Wooo, update: I have a ride to Barcelona with three other guys from ISU on 2 September. And there is a small amount of funding available if I present our ISU team project paper at the International Astronautical Congress in Valencia. Getting to Spain was a huge hurdle, and staying in Spain—without running out of money—during September was a second hurdle that immediately followed that one. Other issues remain such as where I'm going to stay in Barcelona and Valencia, but hey—things tend to turn out well in the end if you put enough sensible effort into preparation.

That's funny—there were only nine planets when I woke up...

Now there are twelve planets, apparently, thanks to a draft resolution from the International Astronomical Union's General Assembly.

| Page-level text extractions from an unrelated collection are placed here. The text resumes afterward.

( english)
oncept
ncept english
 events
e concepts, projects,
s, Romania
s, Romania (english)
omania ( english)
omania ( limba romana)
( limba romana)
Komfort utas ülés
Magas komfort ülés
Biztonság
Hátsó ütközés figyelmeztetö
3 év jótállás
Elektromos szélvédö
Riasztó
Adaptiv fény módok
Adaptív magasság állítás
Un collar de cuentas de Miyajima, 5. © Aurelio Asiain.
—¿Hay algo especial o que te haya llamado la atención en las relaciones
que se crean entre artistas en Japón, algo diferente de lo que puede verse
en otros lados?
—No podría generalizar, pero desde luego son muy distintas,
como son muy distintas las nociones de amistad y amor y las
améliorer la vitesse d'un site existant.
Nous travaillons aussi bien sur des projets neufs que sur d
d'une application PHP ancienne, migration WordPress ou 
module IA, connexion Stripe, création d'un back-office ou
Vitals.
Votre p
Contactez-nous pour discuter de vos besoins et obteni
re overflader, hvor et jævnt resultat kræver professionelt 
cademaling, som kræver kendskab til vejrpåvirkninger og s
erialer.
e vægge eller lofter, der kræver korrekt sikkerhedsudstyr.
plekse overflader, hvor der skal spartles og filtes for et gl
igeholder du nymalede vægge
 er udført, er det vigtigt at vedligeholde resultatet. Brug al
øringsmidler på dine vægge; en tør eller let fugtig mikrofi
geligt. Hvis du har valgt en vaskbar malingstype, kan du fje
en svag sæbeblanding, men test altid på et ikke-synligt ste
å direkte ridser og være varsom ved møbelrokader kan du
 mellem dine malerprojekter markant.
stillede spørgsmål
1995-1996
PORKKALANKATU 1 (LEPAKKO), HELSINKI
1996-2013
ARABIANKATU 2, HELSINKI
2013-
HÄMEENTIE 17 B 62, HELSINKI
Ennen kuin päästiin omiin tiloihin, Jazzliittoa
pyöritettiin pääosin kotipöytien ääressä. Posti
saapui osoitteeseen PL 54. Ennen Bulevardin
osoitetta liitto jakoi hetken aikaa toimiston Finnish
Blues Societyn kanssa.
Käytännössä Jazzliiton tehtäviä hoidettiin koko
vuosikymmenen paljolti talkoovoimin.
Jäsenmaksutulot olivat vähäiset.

Really I don't care that much if Pluto is a planet or not. Astronomers, for all of their empirical, stiff exterior, however, have an emotional attachment to it—one way or the other, for or against. It's not about numbers, no matter what the verbiage in the draft resolution says—Pluto remains a planet because it has always been a planet.

And that's OK with me.

Pluto would always have nostalgia saving its status. Maybe not just nostalgia—inertia. Emotional inertia. Discovering another planet in the solar system is a big deal. For all of my cynicism, I recognize that. It's like discovering a new continent or island on Earth, or discovering a new element. To try to take away the prestige of a fundamental discovery would not even be seriously considered. The solar system is our neighborhood, and when new neighbors are discovered it makes the place that we live more interesting. As residents, we become accustomed to the neighborhood and we are comfortable that we know all of its other residents. Even though all of these objects have always existed in the solar system, they never had status, and now that there is the opportunity for status, there is the opportunity to identify more residents and to slightly change what we know about our identity.

It's funny what a title can do. Suddenly, Ceres has status. Now it is important. On 15 August, Ceres was an asteroid. On 16 August it is a planet. We learn about the asteroid belt as students, floating there uninterestingly between Mars and Jupiter, not taking on any life or importance of its own. A footnote—something that has to be covered after the rocky planets but before you get to the gas giants.

Now Ceres is a planet. And so is Pluto's moon Charon, and an object known as 2003 UB313 that is so far away that it takes approximately 560 years to make one revolution. What's more important is that there are likely more objects out there that will be known as planets. They just have to be found.

There are candidate planets...

Yeah, I certainly sound like a space cadet about all of this, but I don't mind. My cynicism has hardened me sufficiently to avoid getting too excited about personally exploring space, but the discovery of the strange things that are out in the solar system or universe—or any discovery on Earth—still excites me. It's the only part of my self that still connects to the six-year-old in me.

Where in the world is ISU?

Check it out, Google Earth placemark: International Space University, Illkirch-Graffenstaden, France

i.e., where the "party" is from 8am to 8pm every day...

Also, our home: Foyer l'Etudiant Catholique, Strasbourg, France. Yes, it's called FEC—the Irish kids here love that name...

Update: Here is the path that I take every day from FEC to ISU. Go to Tools > Play Tour (or ctrl + alt + P) and you can take a tour. It's not that impressive of a tour; this is the first time that I have created a path in the upgrade of Google Earth Plus that I just purchased yesterday.

That is, I just updated from a relatively benign drug to something much more serious.